Beoordeling van het geschil
In dit geding moet allereerst de vraag worden beantwoord
of tussen eiser en X in de periode van 1 april 1997 tot
1 februari 1998 sprake is geweest van een gezamenlijke
huishouding als bedoeld in artikel 3 Abw.
De rechtbank heeft deze vraag in de uitspraak van heden
met het nr.

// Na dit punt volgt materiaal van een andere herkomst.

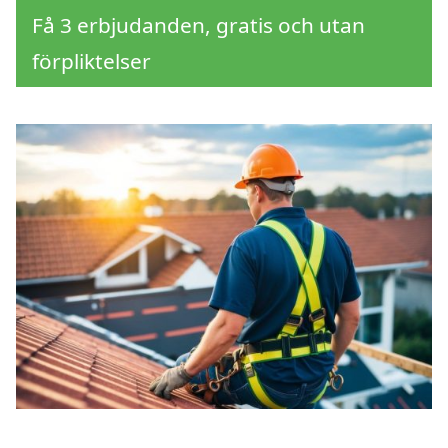
Få 3 erbjudanden, gratis och utan
förpliktelser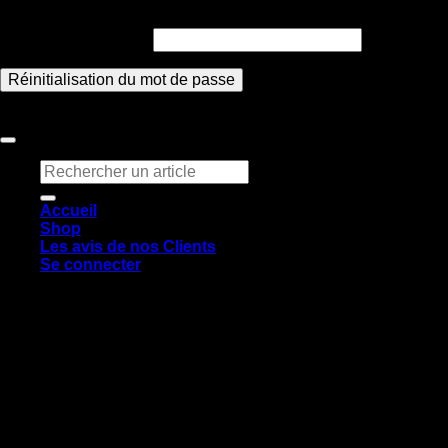
Mot de passe perdu ? Veuillez saisir votre identifiant ou votre
Obligatoire
Identifiant ou e-mail
*
Réinitialisation du mot de passe
Copyright 2026 ©
Claq & Co
Recherche
pour :
Accueil
Shop
Les avis de nos Clients
Se connecter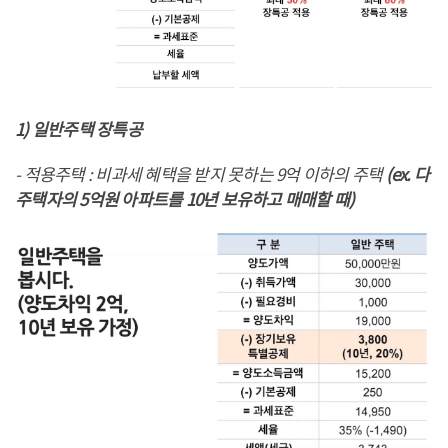
1) 일반주택 장특공
- 적용주택 : 비과세 혜택을 받지 못하는 9억 이하의 주택
(ex. 다
주택자의 5억원 아파트를 10년 보유하고 매매할 때)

Awb 99/1028 NABW bevestigend beantwoord.
Kortheidshalve verwijst de rechtbank voor de nadere
motivering van dit oordeel naar deze uitspraak.
Voorts is de rechtbank van oordeel dat de inkomsten van
eiser voldoende moeten worden geacht om mede in de
noodzakelijke kosten van het bestaan van X te voorzien.
Ingevolge artikel 78 (oud en nieuw), in samenhang met de
artikelen 81, eerste lid, (oud en nieuw) wordt, indien
de verplichting, bedoeld in artikel 65, eerste lid (oud
en nieuw), Abw, door belanghebbende niet of niet
behoorlijk is nagekomen, de bijstand van hem
teruggevorderd voor zover de betreffende handelwijze
heeft geleid tot het ten onrechte of tot een te hoog
bedrag verlenen van bijstand.
Nu vaststaat dat X over de periode van 1 april 1997 tot
1 februari 1998 onverschuldigd bijstand is betaald,
waren verweerders verplicht om over te gaan tot
terugvordering van de aan haar betaalde bijstand over
deze periode.
Krachtens artikel 84, tweede lid, Abw worden, indien de
bijstand op grond van artikel 13, tweede lid, als
gezinsbijstand had moeten worden verleend, maar zulks
achterwege is gebleven, omdat de belanghebbende de
verplichtingen, bedoeld in artikel 65, niet of niet
behoorlijk is nagekomen, de ten onrechte gemaakte kosten
van bijstand mede teruggevorderd van de persoon met
wiens middelen als bedoeld in hoofdstuk IV, afdeling 3,
bij de verlening van bijstand rekening had moeten worden
gehouden.
De in artikel 84, tweede lid, Abw bedoelde personen zijn
op grond van het derde lid van dit artikel hoofdelijk
aansprakelijk voor de terugbetaling van de ten onrechte
gemaakte kosten van bijstand.
Uit de jurisprudentie van de Hoge Raad met betrekking
tot artikel 59a, tweede lid, van de oude Algemene
Bijstandswet (ABW) vloeit voort dat op grond van deze
bepaling alleen ten onrechte betaalde bijstand kan
worden teruggevorderd als de bijstand niet als
gezinsbijstand is verleend. Is de bijstand wel als
gezinsbijstand verleend, dan is terugvordering niet
mogelijk (zie Hoge Raad, 3 maart 1995, NJ 1997, nr. 184,
en Hoge Raad 23 oktober 1998, JVB 1999, nr. 4).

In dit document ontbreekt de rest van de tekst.